The story is: google implemented the constraint but doesn't know why it works so asked us to explain. After checking the two counters I realized the increase of ring buffer pointer follows the period size setting in hw_param (256) but the period of interrupt is always 5ms instead of 5.33 so it's running little bit too fast. It seems the LPE keeps tracking the difference of two counters. When the difference exceeds 2160 samples, the next interrupt will be canceled so the hardware counter could catch up a little.

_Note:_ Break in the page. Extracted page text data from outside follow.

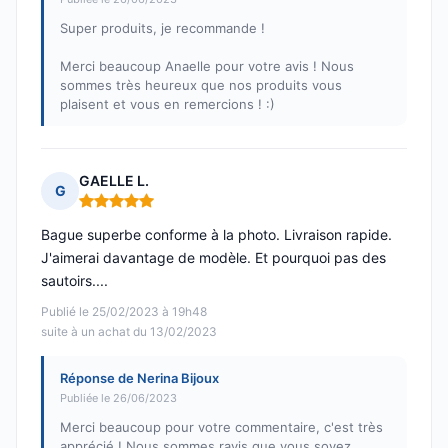
Super produits, je recommande !
Merci beaucoup Anaelle pour votre avis ! Nous
sommes très heureux que nos produits vous
plaisent et vous en remercions ! :)
GAELLE L.
G
Note : 5 sur 5
Bague superbe conforme à la photo. Livraison rapide.
J'aimerai davantage de modèle. Et pourquoi pas des
sautoirs....
Publié le 25/02/2023 à 19h48
suite à un achat du 13/02/2023
Réponse de Nerina Bijoux
Publiée le 26/06/2023
Merci beaucoup pour votre commentaire, c'est très
apprécié ! Nous sommes ravis que vous soyez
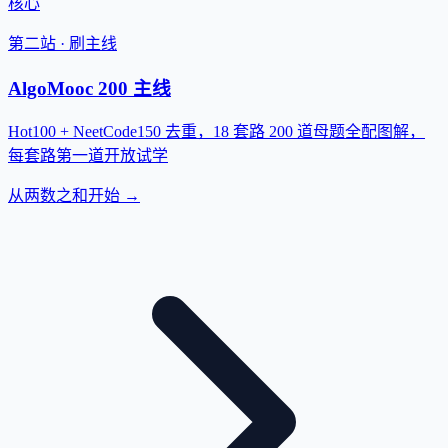
核心
第二站 · 刷主线
AlgoMooc 200 主线
Hot100 + NeetCode150 去重，18 套路 200 道母题全配图解，
每套路第一道开放试学
从两数之和开始 →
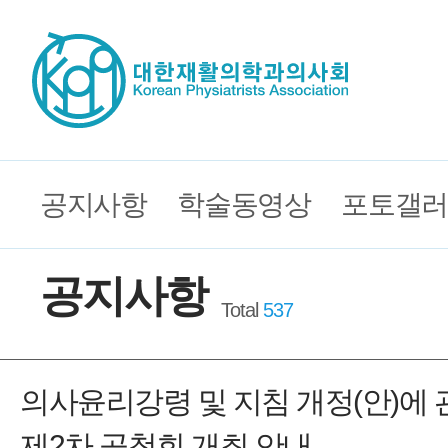
공지사항
학술동영상
포토갤러
공지사항
Total
537
의사윤리강령 및 지침 개정(안)에 
제2차 공청회 개최 안내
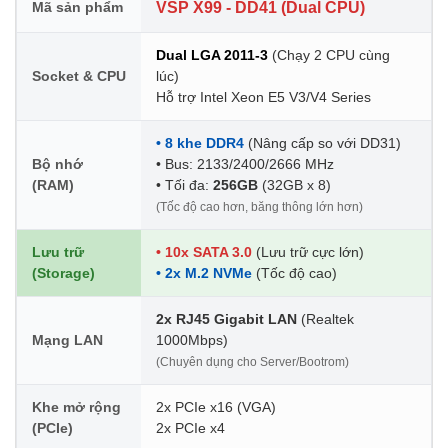
Mã sản phẩm
VSP X99 - DD41 (Dual CPU)
Dual LGA 2011-3
(Chạy 2 CPU cùng
Socket & CPU
lúc)
Hỗ trợ Intel Xeon E5 V3/V4 Series
• 8 khe DDR4
(Nâng cấp so với DD31)
Bộ nhớ
• Bus: 2133/2400/2666 MHz
(RAM)
• Tối đa:
256GB
(32GB x 8)
(Tốc độ cao hơn, băng thông lớn hơn)
Lưu trữ
• 10x SATA 3.0
(Lưu trữ cực lớn)
(Storage)
• 2x M.2 NVMe
(Tốc độ cao)
2x RJ45 Gigabit LAN
(Realtek
Mạng LAN
1000Mbps)
(Chuyên dụng cho Server/Bootrom)
Khe mở rộng
2x PCIe x16 (VGA)
(PCIe)
2x PCIe x4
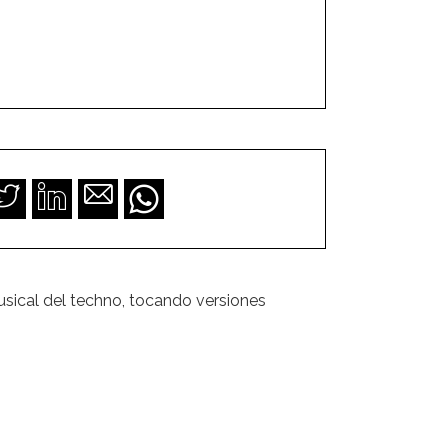
usical del techno, tocando versiones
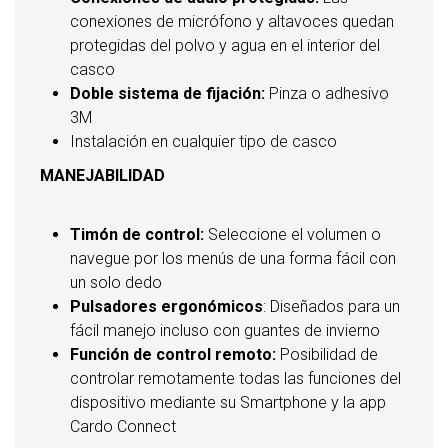
conexiones de micrófono y altavoces quedan
protegidas del polvo y agua en el interior del
casco
Doble sistema de fijación:
Pinza o adhesivo
3M
Instalación en cualquier tipo de casco
MANEJABILIDAD
Timón de control:
Seleccione el volumen o
navegue por los menús de una forma fácil con
un solo dedo
Pulsadores ergonómicos
: Diseñados para un
fácil manejo incluso con guantes de invierno
Función de control remoto:
Posibilidad de
controlar remotamente todas las funciones del
dispositivo mediante su Smartphone y la app
Cardo Connect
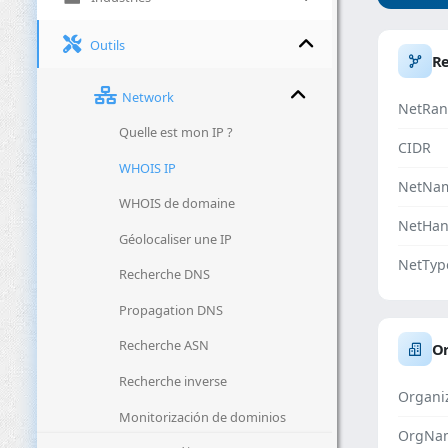
Outils
R
Network
NetRan
Quelle est mon IP ?
CIDR
WHOIS IP
NetNa
WHOIS de domaine
NetHan
Géolocaliser une IP
NetTyp
Recherche DNS
Propagation DNS
Recherche ASN
Or
Recherche inverse
Organi
Monitorización de dominios
OrgNa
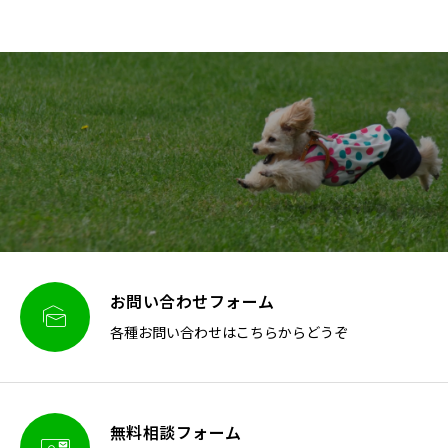
お問い合わせフォーム

各種お問い合わせはこちらからどうぞ
無料相談フォーム

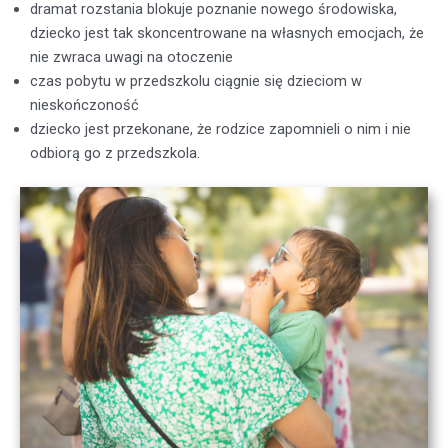
dramat rozstania blokuje poznanie nowego środowiska,
dziecko jest tak skoncentrowane na własnych emocjach, że
nie zwraca uwagi na otoczenie
czas pobytu w przedszkolu ciągnie się dzieciom w
nieskończoność
dziecko jest przekonane, że rodzice zapomnieli o nim i nie
odbiorą go z przedszkola.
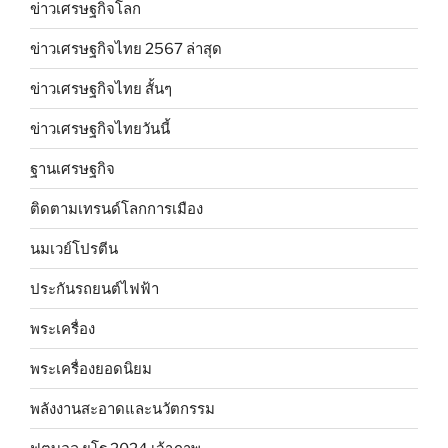
ข่าวเศรษฐกิจโลก
ข่าวเศรษฐกิจไทย 2567 ล่าสุด
ข่าวเศรษฐกิจไทย สั้นๆ
ข่าวเศรษฐกิจไทยวันนี้
ฐานเศรษฐกิจ
ติดตามเทรนด์โลกการเมือง
นมเวย์โปรตีน
ประกันรถยนต์ไฟฟ้า
พระเครื่อง
พระเครื่องยอดนิยม
พลังงานสะอาดและนวัตกรรม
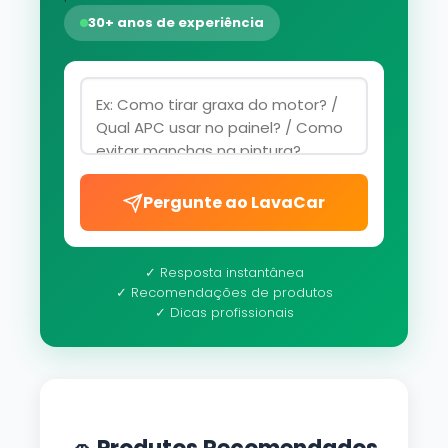
30+ anos de experiência
Pergunte ao LavaCar
✓ Resposta instantânea
✓ Recomendações de produtos
✓ Dicas profissionais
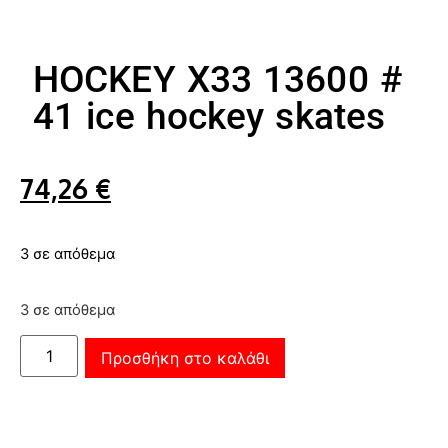
HOCKEY X33 13600 #
41 ice hockey skates
74,26
€
3 σε απόθεμα
3 σε απόθεμα
Προσθήκη στο καλάθι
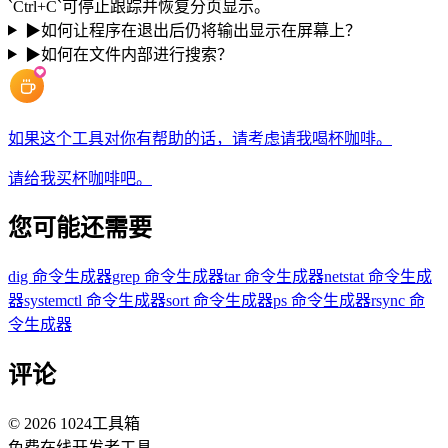
`Ctrl+C`可停止跟踪并恢复分页显示。
▶
如何让程序在退出后仍将输出显示在屏幕上？
▶
如何在文件内部进行搜索？
如果这个工具对你有帮助的话，请考虑请我喝杯咖啡。
请给我买杯咖啡吧。
您可能还需要
dig 命令生成器
grep 命令生成器
tar 命令生成器
netstat 命令生成
器
systemctl 命令生成器
sort 命令生成器
ps 命令生成器
rsync 命
令生成器
评论
©
2026
1024工具箱
免费在线开发者工具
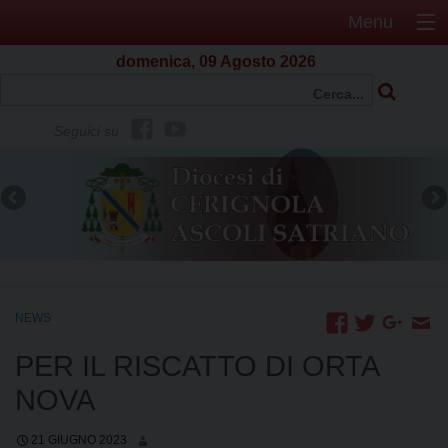
Menu
domenica, 09 Agosto 2026
f
Y
Seguici su
b
o
u
t
u
b
e
NEWS
PER IL RISCATTO DI ORTA
NOVA
21 GIUGNO 2023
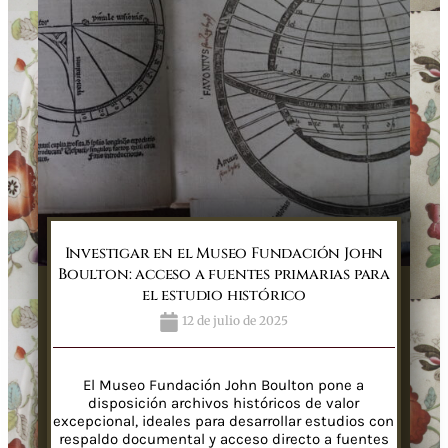
Investigar en el Museo Fundación John
Boulton: acceso a fuentes primarias para
el estudio histórico
12 de julio de 2025
El Museo Fundación John Boulton pone a
disposición archivos históricos de valor
excepcional, ideales para desarrollar estudios con
respaldo documental y acceso directo a fuentes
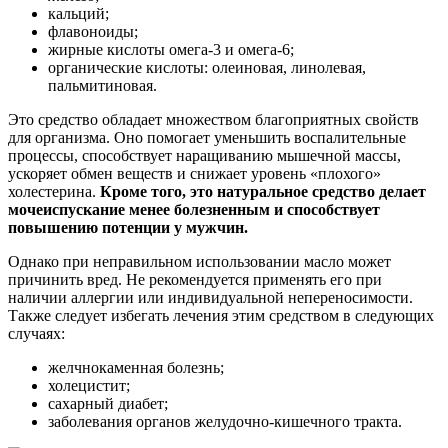
кальций;
флавоноиды;
жирные кислоты омега-3 и омега-6;
органические кислоты: олеиновая, линолевая,
пальмитиновая.
Это средство обладает множеством благоприятных свойств
для организма. Оно помогает уменьшить воспалительные
процессы, способствует наращиванию мышечной массы,
ускоряет обмен веществ и снижает уровень «плохого»
холестерина.
Кроме того, это натуральное средство делает
мочеиспускание менее болезненным и способствует
повышению потенции у мужчин.
Однако при неправильном использовании масло может
причинить вред. Не рекомендуется применять его при
наличии аллергии или индивидуальной непереносимости.
Также следует избегать лечения этим средством в следующих
случаях:
желчнокаменная болезнь;
холецистит;
сахарный диабет;
заболевания органов желудочно-кишечного тракта.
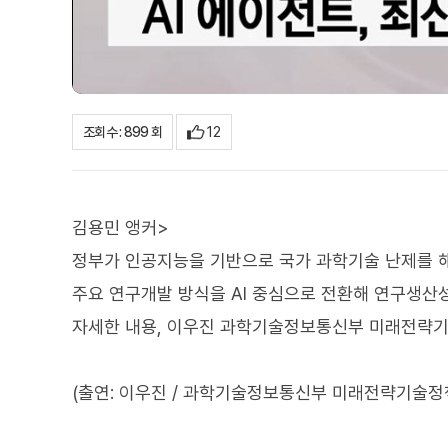
12
조회수 : 899 회
김용민 앵커>
정부가 인공지능을 기반으로 국가 과학기술 난제를 해
주요 연구개발 방식을 AI 중심으로 전환해 연구생산
자세한 내용, 이우진 과학기술정보통신부 미래전략기
(출연: 이우진 / 과학기술정보통신부 미래전략기술정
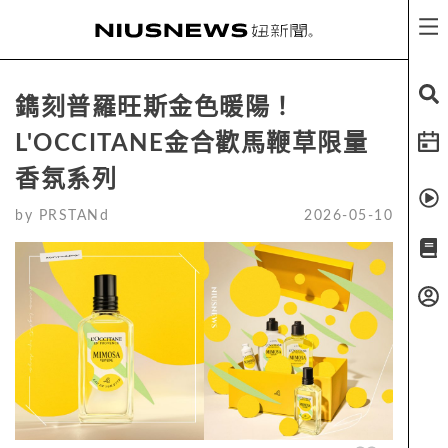
鐫刻普羅旺斯金色暖陽！
L'OCCITANE金合歡馬鞭草限量
香氛系列
by
PRSTANd
2026-05-10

[ 43.208299] intel_sst_acpi 808622A8:00: mrfld ring_buffer_counter 107520 hardware_counter 98880 pcm delay 8640 (in bytes) [ 43.208306] intel_sst_acpi 808622A8:00: buffer ptr 26880 pcm_delay rep: 2160 [ 43.208321] sound pcmC1D0p: [Q] pos 26880 hw_ptr 26880 appl_ptr 40000 avail 191680 => one interrupt is skipped. [ 43.218299] intel_sst_acpi 808622A8:00: mrfld ring_buffer_counter 108544 hardware_counter 100800 pcm delay 7744 (in bytes) [ 43.218307] intel_sst_acpi 808622A8:00: buffer ptr 27136 pcm_delay rep: 1936 [ 43.218336] sound pcmC1D0p: [Q] pos 27136 hw_ptr 27136 appl_ptr 40000 avail 191936
So I think why not using the hardware counter? It increases 240 samples every 5ms perfectly match the 48000 sample rate. The test result is good but I know there must be a reason for the original designer to use ring buffer counter instead of hardware counter. I uploaded this patch to see if anyone still remember the reason and share some insight with me.
I totally agree that we shouldn't touch this part of design. Do you think it make sense to add a constraint to enforce the period size in machine driver? If yes then I would upload patches for Chrome atom machines for google.
Regards, Brent
I'm curious why not just using hardware counter to update hw_ptr and get rid of the period setting in hw_param? It seems to me the ring buffer counter does not reflect the real status.
I don't recall precisely what this hardware counter does. I vaguely recall it's tied to the 19.2MHz external timer which is also used to schedule the 1ms SBA mixer and the SSP IOs. And by comparing with the ring buffer pointer you can infer the delay inside the DSP. I think you are also making an assumption that all streams are tied to the output rate, but that's most likely a bad assumption. The hard-coded topology supported media, speech and compressed data and the consumption rate on the DMA side could be faster with some buffering happening in the DSP. It's not a passthrough DMA in all cases.
This is really legacy code that no one really fully understands nor plans on improving, it'd be a bad idea to change the pcm pointer reports now, 6 years after the initial code release and after all initial contributors moved on. It's what it is.